= EXERCISE AIM =
Return the exact lines spanning from the line with "é tomar um belo copo d’água. Vale lemb" through the last line of the entries, boundaries included, and no others.

↓

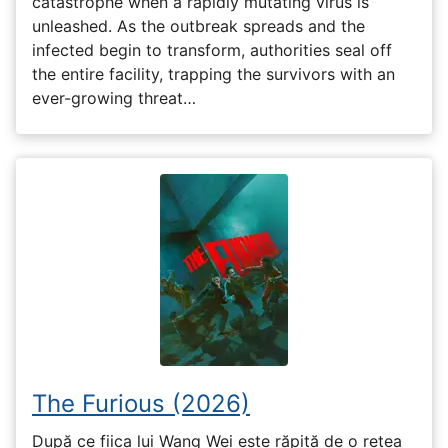
catastrophe when a rapidly mutating virus is
unleashed. As the outbreak spreads and the
infected begin to transform, authorities seal off
the entire facility, trapping the survivors with an
ever-growing threat…
The Furious (2026)
După ce fiica lui Wang Wei este răpită de o rețea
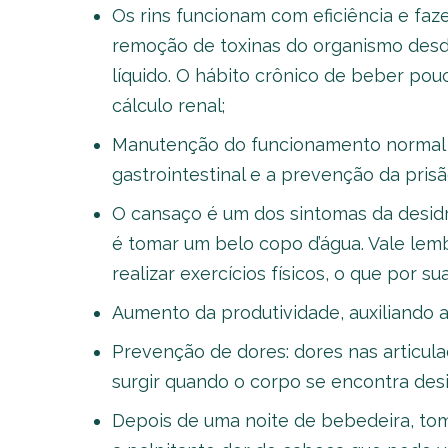
Os rins funcionam com eficiência e fa
remoção de toxinas do organismo des
líquido. O hábito crônico de beber pou
cálculo renal;
Manutenção do funcionamento normal do
gastrointestinal e a prevenção da prisã
O cansaço é um dos sintomas da desidra
é tomar um belo copo d’água. Vale lemb
realizar exercícios físicos, o que por s
Aumento da produtividade, auxiliando a 
Prevenção de dores: dores nas articul
surgir quando o corpo se encontra desi
Depois de uma noite de bebedeira, tom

↑

= TASK SOLUTION =
é tomar um belo copo d’água. Vale lemb
realizar exercícios físicos, o que por s
Aumento da produtividade, auxiliando a 
Prevenção de dores: dores nas articul
surgir quando o corpo se encontra desi
Depois de uma noite de bebedeira, tom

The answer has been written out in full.